Benchmarking ML libraries: where the fast survive
A no-nonsense shootout of open-source ML implementations on real hardware, measuring what actually matters: can it finish before the RAM runs out?

What it does
This repo benchmarks popular open-source ML libraries—R packages, Python scikit-learn, H2O, xgboost, Spark MLlib, Vowpal Wabbit—on a concrete task: binary classification of flight delays using 10K to 10M rows and ~1K features. It tracks training time, peak RAM, and AUC across linear models, random forests, boosting, and deep neural nets. The author ran everything on AWS EC2 instances (mostly c3.8xlarge, 32 cores, 60GB RAM) and published the raw numbers.
The interesting bit
The benchmark’s real value is its honesty. The author openly calls it “simple/limited/incomplete,” quotes George Box (“all benchmarks are wrong, but some are useful”), and notes that much of the work dates to 2015. The most striking finding: a random forest on 1% of the data beats a linear model on 100% of the data—contradicting the “more data beats better algorithms” mantra for this particular dense, non-sparse dataset.
Key highlights
- R’s
randomForestpackage crashes on 1M rows; Python scikit-learn crashes on 10M rows without 250GB RAM - H2O and Vowpal Wabbit are the memory-efficiency standouts for linear models; VW needs only one observation in memory at a time
- xgboost trains random forests faster and leaner than most: 170 seconds, 2GB RAM at 1M rows vs. H2O’s 600 seconds, 5GB
- The author later abandoned updating this benchmark in favor of a Docker-based successor focused solely on GBM performance
Caveats
- Most results are from 2015; library versions have evolved significantly (the author points to a newer GBM-only benchmark instead)
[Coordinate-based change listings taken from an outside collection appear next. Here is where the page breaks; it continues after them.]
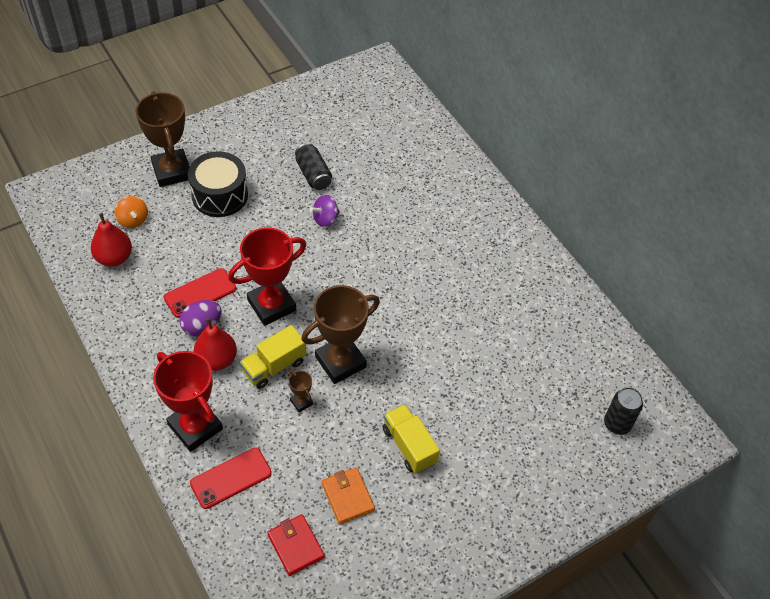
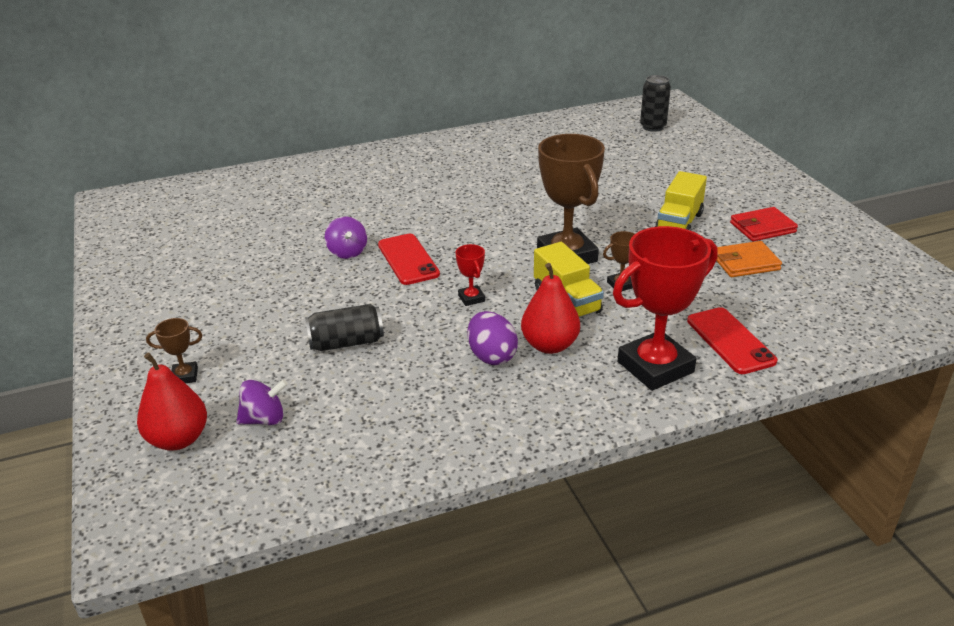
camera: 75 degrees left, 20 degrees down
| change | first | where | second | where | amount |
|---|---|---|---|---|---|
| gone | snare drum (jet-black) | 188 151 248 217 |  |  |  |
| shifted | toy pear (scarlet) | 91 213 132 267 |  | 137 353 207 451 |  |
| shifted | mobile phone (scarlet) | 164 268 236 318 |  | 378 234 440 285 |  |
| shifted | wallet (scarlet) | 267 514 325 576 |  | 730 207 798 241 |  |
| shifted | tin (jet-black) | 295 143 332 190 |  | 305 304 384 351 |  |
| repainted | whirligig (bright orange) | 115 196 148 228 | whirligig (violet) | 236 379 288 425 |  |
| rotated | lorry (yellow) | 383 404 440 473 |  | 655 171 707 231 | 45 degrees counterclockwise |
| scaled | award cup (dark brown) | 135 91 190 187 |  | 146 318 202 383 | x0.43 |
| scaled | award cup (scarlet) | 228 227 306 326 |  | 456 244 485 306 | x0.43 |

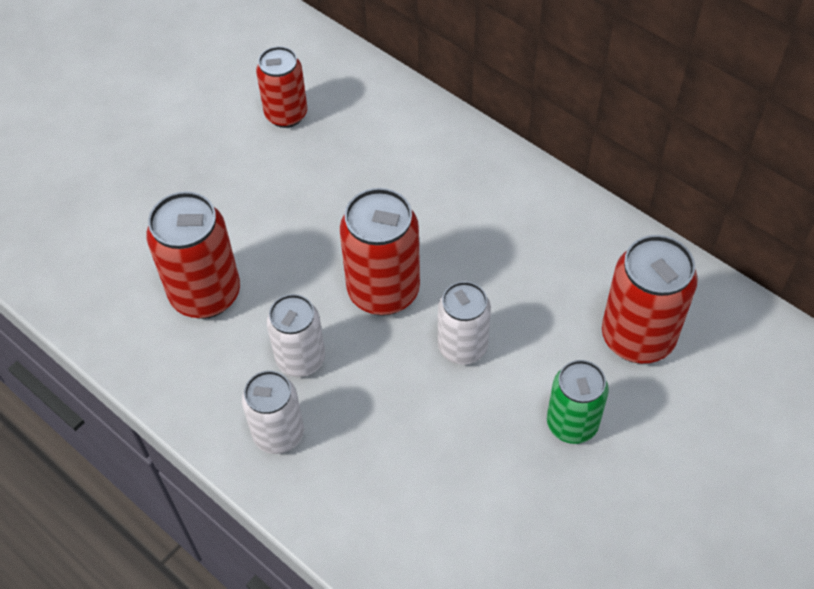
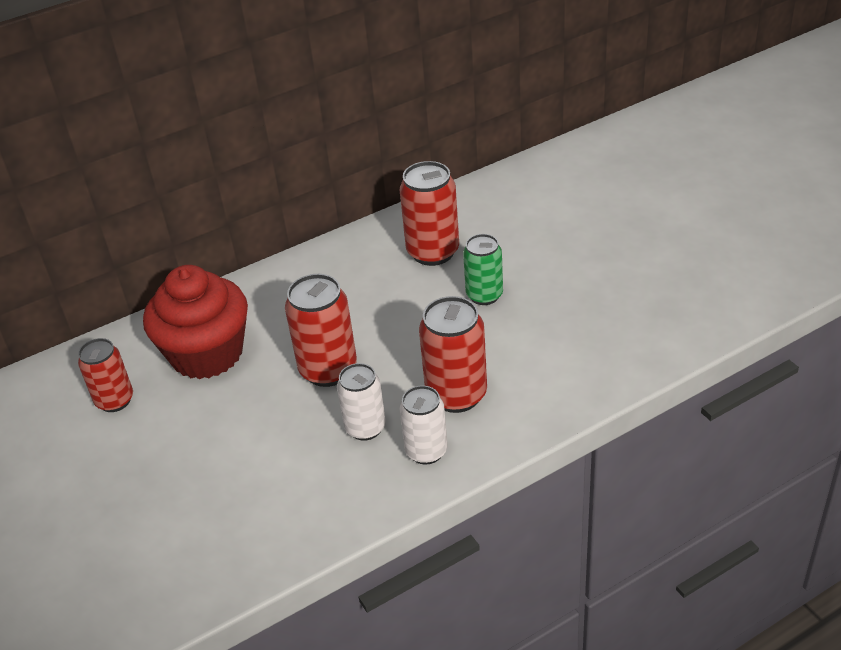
camera: 70 degrees left, 15 degrees down
| change | first | where | second | where | amount |
|---|---|---|---|---|---|
| gone | tin (pure white) | 438 281 491 364 |  |  |  |
| new |  |  | cupcake (scarlet) | 143 265 248 379 |  |
| shifted | tin (scarlet) | 146 191 240 319 |  | 419 296 487 413 |  |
- Deep learning results exist but are barely detailed in the truncated README
- The “no missing data, limited cardinality categoricals” scope means sparse-text or high-cardinality problems are out of scope
Verdict
Worth a skim if you’re choosing between H2O, xgboost, and Spark for tabular binary classification on single-node hardware. Skip it if you need current numbers—the author explicitly directs readers to their newer GBM-perf project for modern, reproducible comparisons.